- TASK DETAILS -
Exactly as written, repeat all of the records below.

- SUPPLIED RECORDS -
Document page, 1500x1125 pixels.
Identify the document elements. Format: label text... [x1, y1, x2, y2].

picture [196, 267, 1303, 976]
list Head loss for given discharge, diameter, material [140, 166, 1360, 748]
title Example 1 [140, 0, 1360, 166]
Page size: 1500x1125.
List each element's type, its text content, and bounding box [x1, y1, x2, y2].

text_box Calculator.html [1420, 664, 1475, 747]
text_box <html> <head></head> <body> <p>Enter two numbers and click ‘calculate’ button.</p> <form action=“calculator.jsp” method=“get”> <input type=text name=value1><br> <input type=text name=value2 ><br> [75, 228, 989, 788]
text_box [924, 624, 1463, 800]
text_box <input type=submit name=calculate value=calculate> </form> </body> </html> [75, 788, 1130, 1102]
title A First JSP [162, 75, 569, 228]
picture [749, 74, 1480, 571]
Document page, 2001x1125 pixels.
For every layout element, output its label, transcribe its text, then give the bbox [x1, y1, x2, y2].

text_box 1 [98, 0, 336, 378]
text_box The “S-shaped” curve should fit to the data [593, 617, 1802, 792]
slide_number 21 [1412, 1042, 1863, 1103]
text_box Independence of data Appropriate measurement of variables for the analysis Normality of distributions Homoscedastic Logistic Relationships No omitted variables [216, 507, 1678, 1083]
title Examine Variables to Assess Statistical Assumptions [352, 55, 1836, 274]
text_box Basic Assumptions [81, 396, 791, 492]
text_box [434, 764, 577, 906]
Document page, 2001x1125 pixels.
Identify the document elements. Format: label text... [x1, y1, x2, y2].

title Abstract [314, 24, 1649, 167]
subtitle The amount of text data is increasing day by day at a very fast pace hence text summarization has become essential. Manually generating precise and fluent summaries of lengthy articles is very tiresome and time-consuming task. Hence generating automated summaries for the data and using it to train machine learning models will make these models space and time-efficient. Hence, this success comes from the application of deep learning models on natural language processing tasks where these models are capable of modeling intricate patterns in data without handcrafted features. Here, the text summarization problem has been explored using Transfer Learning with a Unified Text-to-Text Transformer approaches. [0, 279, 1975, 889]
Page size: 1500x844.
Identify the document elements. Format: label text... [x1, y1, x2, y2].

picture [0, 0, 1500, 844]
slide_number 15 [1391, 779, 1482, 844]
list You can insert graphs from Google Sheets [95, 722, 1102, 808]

- SOLUTION BELOW -
Document page, 1500x1125 pixels.
Identify the document elements. Format: label text... [x1, y1, x2, y2].

picture [196, 267, 1303, 976]
list Head loss for given discharge, diameter, material [140, 166, 1360, 748]
title Example 1 [140, 0, 1360, 166]
Page size: 1500x1125.
List each element's type, its text content, and bounding box [x1, y1, x2, y2].

text_box Calculator.html [1420, 664, 1475, 747]
text_box <html> <head></head> <body> <p>Enter two numbers and click ‘calculate’ button.</p> <form action=“calculator.jsp” method=“get”> <input type=text name=value1><br> <input type=text name=value2 ><br> [75, 228, 989, 788]
text_box [924, 624, 1463, 800]
text_box <input type=submit name=calculate value=calculate> </form> </body> </html> [75, 788, 1130, 1102]
title A First JSP [162, 75, 569, 228]
picture [749, 74, 1480, 571]
Document page, 2001x1125 pixels.
For every layout element, output its label, transcribe its text, then give the bbox [x1, y1, x2, y2].

text_box 1 [98, 0, 336, 378]
text_box The “S-shaped” curve should fit to the data [593, 617, 1802, 792]
slide_number 21 [1412, 1042, 1863, 1103]
text_box Independence of data Appropriate measurement of variables for the analysis Normality of distributions Homoscedastic Logistic Relationships No omitted variables [216, 507, 1678, 1083]
title Examine Variables to Assess Statistical Assumptions [352, 55, 1836, 274]
text_box Basic Assumptions [81, 396, 791, 492]
text_box [434, 764, 577, 906]
Document page, 2001x1125 pixels.
Identify the document elements. Format: label text... [x1, y1, x2, y2].

title Abstract [314, 24, 1649, 167]
subtitle The amount of text data is increasing day by day at a very fast pace hence text summarization has become essential. Manually generating precise and fluent summaries of lengthy articles is very tiresome and time-consuming task. Hence generating automated summaries for the data and using it to train machine learning models will make these models space and time-efficient. Hence, this success comes from the application of deep learning models on natural language processing tasks where these models are capable of modeling intricate patterns in data without handcrafted features. Here, the text summarization problem has been explored using Transfer Learning with a Unified Text-to-Text Transformer approaches. [0, 279, 1975, 889]
Page size: 1500x844.
Identify the document elements. Format: label text... [x1, y1, x2, y2].

picture [0, 0, 1500, 844]
slide_number 15 [1391, 779, 1482, 844]
list You can insert graphs from Google Sheets [95, 722, 1102, 808]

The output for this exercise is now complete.